**Short problem 1:**
According to the text on shibui, what is shibuichi?

**Source text:**
Shibui (渋い) (adjective), shibumi (渋み) (noun), or shibusa (渋さ) (noun) are Japanese words that refer to a particular aesthetic of simple, subtle, and unobtrusive beauty. Like other Japanese aesthetics terms, such as iki and wabi-sabi, shibui can apply to a wide variety of subjects, not just art or fashion.

Shibusa is an enriched, subdued appearance or experience of intrinsically fine quality with economy of form, line, and effort, producing a timeless tranquility. Shibusa includes the following essential qualities: 
 Shibui objects appear to be simple overall, but they include subtle details, such as textures, that balance simplicity with complexity.  
 This balance of simplicity and complexity ensures that one does not tire of a shibui object, but constantly finds new meanings and enriched beauty that cause its aesthetic value to grow over the years.
 Shibusa walks a fine line between contrasting aesthetic concepts such as elegant and rough or spontaneous and restrained.

Color is given more to meditation than to spectacle. Understated, not innocent. Subdued colors, 
muddied with gray tones create a silvery effect. (Shibuichi is a billon metal alloy with a silver-gray appearance.) In interior decorating and painting, gray is added to primary colors to create a silvery effect that ties different colors together in a coordinated scheme. Depending
on how much gray is added, shibui colors range from pastels to dark. Brown, black, and soft white
are preferred. Quiet monochromes and sparse subdued design provide a somber serenity with a hint of sparkle. Occasionally, a patch of bright color is added as a highlight.

**Data listing:**
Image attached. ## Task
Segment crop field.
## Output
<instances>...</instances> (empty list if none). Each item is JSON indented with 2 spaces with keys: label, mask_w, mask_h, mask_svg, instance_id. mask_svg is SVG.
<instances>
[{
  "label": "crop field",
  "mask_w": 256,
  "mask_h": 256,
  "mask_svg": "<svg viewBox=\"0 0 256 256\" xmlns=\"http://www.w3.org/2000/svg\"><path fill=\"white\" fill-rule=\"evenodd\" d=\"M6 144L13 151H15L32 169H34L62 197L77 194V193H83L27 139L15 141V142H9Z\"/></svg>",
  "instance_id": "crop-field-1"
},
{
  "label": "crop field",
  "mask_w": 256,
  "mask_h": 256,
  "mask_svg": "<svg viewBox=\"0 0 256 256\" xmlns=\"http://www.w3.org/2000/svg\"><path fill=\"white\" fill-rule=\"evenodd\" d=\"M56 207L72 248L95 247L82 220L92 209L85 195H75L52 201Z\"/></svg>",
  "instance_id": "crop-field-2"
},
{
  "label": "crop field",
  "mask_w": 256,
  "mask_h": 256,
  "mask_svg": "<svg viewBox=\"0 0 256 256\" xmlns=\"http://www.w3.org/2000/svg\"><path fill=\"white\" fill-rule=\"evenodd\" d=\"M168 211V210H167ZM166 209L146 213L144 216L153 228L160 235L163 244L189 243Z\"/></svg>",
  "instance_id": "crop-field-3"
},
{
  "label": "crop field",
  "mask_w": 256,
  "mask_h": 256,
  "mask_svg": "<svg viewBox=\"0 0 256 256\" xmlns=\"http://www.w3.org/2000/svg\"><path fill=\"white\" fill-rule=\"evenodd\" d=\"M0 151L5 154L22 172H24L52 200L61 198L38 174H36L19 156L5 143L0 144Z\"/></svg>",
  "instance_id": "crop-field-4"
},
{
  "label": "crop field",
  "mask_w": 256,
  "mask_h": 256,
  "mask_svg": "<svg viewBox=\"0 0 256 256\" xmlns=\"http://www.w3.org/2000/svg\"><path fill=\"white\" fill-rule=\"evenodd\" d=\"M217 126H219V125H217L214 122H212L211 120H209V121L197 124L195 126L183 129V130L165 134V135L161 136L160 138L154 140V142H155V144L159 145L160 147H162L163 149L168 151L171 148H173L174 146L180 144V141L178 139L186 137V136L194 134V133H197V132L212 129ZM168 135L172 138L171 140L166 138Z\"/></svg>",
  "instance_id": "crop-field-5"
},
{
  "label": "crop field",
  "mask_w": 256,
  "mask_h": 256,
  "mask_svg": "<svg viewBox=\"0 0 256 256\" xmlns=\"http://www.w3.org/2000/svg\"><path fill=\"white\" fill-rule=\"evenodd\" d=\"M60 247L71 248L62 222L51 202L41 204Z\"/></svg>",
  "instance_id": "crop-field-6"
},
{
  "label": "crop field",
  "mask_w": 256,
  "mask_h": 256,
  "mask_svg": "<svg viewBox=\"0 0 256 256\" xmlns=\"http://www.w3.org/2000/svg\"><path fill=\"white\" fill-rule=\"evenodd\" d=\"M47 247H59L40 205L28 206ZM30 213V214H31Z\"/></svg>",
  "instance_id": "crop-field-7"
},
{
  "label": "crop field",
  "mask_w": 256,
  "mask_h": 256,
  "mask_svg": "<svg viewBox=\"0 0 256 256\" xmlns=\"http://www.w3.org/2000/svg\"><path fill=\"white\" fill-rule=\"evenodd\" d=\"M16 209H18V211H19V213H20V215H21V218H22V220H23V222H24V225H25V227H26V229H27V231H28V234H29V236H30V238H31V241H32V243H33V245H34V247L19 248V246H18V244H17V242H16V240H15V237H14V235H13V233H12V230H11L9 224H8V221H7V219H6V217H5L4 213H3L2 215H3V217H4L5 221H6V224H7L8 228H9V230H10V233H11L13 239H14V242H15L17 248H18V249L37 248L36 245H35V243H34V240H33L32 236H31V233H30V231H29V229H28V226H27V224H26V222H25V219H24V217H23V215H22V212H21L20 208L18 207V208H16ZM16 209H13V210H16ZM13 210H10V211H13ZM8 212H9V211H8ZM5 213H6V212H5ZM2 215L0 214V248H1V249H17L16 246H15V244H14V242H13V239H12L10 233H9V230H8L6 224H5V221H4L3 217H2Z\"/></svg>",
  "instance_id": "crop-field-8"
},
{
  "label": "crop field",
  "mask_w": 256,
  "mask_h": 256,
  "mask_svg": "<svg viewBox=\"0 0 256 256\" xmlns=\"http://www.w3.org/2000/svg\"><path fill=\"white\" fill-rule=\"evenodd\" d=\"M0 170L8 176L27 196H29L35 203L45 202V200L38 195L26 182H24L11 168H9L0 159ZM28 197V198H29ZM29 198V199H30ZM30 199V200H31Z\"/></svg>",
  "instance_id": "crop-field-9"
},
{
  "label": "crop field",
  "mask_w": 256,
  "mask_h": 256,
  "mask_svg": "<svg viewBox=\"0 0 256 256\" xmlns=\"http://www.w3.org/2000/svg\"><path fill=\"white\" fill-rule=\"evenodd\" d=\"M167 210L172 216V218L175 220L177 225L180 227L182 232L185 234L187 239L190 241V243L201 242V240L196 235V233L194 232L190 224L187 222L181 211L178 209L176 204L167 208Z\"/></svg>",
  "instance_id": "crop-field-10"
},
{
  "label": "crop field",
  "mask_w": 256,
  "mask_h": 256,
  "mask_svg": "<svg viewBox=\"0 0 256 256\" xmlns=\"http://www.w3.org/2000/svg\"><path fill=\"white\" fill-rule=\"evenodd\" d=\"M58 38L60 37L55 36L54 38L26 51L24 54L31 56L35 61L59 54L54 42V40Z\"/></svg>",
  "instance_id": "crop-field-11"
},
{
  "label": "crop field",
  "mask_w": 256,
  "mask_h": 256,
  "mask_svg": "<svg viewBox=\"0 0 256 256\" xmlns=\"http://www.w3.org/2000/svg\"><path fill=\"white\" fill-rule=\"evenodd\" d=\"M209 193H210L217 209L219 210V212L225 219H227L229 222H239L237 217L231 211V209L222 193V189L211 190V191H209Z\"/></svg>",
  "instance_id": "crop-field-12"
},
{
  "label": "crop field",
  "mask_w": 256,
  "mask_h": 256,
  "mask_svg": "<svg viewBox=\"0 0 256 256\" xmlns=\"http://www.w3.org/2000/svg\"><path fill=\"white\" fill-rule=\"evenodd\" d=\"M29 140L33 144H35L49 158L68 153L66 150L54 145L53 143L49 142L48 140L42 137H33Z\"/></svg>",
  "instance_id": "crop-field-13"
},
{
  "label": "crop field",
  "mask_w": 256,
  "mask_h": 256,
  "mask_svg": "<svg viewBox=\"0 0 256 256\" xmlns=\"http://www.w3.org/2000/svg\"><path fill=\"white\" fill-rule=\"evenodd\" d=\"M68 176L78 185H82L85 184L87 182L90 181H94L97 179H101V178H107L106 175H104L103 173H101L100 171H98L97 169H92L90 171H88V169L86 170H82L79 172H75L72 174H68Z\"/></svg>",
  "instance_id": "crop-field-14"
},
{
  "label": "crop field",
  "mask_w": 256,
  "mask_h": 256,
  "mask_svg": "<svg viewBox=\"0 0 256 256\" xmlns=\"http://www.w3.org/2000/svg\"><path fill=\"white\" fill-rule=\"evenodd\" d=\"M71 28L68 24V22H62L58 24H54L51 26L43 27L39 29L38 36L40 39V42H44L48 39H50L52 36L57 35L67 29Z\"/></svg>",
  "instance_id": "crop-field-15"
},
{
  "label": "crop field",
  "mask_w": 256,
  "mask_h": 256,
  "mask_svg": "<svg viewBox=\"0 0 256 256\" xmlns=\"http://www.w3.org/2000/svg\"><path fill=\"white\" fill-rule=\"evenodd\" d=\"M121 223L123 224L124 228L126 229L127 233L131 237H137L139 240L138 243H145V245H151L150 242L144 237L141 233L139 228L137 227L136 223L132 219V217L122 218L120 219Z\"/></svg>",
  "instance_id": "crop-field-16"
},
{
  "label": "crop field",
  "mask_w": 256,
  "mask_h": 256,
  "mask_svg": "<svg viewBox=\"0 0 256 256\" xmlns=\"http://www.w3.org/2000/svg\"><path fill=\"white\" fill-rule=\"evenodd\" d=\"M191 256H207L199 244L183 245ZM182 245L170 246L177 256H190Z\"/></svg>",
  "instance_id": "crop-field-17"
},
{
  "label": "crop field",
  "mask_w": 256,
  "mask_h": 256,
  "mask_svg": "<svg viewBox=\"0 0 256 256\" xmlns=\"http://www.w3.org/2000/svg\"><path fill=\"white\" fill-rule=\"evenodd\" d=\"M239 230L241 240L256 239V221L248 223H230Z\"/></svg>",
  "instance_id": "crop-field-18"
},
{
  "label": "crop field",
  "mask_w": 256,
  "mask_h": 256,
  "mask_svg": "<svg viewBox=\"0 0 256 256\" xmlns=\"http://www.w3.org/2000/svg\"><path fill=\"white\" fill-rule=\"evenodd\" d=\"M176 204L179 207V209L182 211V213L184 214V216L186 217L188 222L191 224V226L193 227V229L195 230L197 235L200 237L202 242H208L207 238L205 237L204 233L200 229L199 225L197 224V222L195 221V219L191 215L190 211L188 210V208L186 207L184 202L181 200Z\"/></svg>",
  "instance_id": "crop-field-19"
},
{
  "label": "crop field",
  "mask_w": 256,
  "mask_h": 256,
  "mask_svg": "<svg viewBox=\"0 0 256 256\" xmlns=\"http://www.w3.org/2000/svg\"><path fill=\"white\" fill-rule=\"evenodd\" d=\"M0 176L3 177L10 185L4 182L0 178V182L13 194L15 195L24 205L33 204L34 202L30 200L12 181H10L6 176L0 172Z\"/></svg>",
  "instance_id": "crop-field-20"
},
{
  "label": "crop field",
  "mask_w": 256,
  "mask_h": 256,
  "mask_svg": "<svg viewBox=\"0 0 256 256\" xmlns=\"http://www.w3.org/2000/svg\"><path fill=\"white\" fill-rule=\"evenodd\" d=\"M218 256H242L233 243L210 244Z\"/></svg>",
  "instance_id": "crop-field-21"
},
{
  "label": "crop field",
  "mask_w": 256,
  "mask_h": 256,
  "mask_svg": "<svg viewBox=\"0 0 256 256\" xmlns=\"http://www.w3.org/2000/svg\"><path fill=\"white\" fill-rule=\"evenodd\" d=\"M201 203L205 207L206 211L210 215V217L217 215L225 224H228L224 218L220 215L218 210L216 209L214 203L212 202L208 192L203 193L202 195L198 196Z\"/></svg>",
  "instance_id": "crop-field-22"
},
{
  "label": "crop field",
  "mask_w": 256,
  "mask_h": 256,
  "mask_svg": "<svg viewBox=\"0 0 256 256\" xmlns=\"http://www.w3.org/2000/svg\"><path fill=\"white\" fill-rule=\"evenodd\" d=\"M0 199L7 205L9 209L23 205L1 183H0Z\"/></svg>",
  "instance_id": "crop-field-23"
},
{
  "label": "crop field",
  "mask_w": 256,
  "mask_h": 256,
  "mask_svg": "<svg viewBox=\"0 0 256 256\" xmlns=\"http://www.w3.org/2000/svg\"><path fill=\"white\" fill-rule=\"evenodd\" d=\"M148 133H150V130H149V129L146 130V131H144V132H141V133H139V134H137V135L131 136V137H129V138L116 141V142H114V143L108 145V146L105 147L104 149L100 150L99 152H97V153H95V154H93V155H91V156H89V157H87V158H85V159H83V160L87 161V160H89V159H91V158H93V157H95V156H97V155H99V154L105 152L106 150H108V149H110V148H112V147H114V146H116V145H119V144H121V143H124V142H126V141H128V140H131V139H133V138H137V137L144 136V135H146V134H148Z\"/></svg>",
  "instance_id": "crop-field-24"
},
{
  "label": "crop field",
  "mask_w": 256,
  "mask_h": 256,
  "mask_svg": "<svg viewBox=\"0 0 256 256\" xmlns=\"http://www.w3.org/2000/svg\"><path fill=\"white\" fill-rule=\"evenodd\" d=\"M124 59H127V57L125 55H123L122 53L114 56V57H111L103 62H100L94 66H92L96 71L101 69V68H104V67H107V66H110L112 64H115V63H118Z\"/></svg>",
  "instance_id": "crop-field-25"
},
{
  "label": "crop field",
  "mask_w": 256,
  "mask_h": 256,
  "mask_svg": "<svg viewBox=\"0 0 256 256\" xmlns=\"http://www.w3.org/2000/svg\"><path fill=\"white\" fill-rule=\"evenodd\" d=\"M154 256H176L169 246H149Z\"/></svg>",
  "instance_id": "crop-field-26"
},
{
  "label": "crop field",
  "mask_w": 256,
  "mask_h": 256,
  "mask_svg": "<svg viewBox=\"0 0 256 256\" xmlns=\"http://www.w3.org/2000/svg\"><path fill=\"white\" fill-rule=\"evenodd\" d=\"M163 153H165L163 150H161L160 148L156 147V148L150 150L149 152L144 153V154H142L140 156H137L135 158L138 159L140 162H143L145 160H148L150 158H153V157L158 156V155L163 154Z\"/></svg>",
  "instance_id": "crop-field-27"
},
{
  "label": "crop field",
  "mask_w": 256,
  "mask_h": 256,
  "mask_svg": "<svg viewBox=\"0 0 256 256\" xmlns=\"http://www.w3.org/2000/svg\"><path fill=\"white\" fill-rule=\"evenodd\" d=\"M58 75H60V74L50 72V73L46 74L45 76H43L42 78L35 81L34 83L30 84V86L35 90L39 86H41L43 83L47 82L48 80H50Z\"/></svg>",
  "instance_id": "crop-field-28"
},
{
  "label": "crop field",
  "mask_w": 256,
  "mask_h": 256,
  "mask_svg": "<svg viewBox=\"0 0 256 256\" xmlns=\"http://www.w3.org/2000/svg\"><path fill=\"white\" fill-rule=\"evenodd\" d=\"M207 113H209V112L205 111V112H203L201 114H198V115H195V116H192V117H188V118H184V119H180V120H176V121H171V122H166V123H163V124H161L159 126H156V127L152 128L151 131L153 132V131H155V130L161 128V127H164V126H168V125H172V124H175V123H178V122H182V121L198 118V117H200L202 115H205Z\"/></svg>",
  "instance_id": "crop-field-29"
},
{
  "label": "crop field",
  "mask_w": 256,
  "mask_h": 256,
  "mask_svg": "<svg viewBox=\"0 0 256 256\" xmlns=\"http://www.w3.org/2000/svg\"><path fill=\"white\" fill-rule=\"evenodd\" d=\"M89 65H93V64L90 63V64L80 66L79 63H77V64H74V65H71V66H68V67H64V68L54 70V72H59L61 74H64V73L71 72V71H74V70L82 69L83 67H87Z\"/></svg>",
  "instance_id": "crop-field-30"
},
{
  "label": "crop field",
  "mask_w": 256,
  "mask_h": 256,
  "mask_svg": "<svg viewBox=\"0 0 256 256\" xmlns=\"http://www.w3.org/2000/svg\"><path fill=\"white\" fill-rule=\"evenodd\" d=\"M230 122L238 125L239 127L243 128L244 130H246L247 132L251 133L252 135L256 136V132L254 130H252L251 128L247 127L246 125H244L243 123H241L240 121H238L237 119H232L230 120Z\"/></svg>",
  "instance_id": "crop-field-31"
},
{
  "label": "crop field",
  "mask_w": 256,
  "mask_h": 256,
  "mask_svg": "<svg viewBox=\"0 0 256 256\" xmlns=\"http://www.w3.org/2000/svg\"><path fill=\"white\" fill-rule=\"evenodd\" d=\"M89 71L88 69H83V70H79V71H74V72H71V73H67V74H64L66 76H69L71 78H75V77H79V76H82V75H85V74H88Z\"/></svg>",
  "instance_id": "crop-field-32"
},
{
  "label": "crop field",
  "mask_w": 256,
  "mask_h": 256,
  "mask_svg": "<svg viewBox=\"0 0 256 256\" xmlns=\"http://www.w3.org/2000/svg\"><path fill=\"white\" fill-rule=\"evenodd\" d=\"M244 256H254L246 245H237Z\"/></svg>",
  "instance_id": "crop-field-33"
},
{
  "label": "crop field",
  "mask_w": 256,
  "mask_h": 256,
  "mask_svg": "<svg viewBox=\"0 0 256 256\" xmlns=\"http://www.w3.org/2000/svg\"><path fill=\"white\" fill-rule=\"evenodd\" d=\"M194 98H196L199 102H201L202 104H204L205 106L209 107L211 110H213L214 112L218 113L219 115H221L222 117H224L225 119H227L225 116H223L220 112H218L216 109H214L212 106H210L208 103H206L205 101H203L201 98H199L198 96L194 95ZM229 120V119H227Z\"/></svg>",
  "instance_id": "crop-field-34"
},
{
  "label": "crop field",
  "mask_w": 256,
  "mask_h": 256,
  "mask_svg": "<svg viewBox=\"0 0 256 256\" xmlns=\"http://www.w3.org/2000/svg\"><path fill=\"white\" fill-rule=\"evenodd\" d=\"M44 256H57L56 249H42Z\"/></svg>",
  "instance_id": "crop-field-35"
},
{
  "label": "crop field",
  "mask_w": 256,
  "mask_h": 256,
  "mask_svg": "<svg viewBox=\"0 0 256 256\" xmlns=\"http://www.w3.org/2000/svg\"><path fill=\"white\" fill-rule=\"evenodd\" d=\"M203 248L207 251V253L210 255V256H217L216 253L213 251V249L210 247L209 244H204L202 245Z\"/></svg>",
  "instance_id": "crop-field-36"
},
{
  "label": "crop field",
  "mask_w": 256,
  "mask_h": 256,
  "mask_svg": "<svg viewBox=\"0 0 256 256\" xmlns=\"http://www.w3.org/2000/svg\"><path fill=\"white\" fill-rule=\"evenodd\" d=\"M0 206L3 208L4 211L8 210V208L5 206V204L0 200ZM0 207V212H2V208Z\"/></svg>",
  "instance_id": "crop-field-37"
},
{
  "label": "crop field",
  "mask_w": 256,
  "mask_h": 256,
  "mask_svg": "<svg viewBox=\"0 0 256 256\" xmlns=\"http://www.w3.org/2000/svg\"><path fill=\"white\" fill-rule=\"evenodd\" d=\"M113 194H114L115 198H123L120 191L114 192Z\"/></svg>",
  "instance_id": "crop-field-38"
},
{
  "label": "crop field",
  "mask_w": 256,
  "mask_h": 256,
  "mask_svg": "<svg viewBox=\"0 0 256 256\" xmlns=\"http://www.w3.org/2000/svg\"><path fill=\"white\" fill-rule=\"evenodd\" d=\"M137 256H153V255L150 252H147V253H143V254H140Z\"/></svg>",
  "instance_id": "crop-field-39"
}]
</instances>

**Short problem 2:**
Echo the part of the records that opens with their first line and closes with the line containing "144L13 151H15L32 169H34L62", both ends included, and nothing more.

**Task answer 1:**
Shibuichi is a billon metal alloy with a silver-gray appearance.

**Task answer 2:**
Image attached. ## Task
Segment crop field.
## Output
<instances>...</instances> (empty list if none). Each item is JSON indented with 2 spaces with keys: label, mask_w, mask_h, mask_svg, instance_id. mask_svg is SVG.
<instances>
[{
  "label": "crop field",
  "mask_w": 256,
  "mask_h": 256,
  "mask_svg": "<svg viewBox=\"0 0 256 256\" xmlns=\"http://www.w3.org/2000/svg\"><path fill=\"white\" fill-rule=\"evenodd\" d=\"M6 144L13 151H15L32 169H34L62 197L77 194V193H83L27 139L15 141V142H9Z\"/></svg>",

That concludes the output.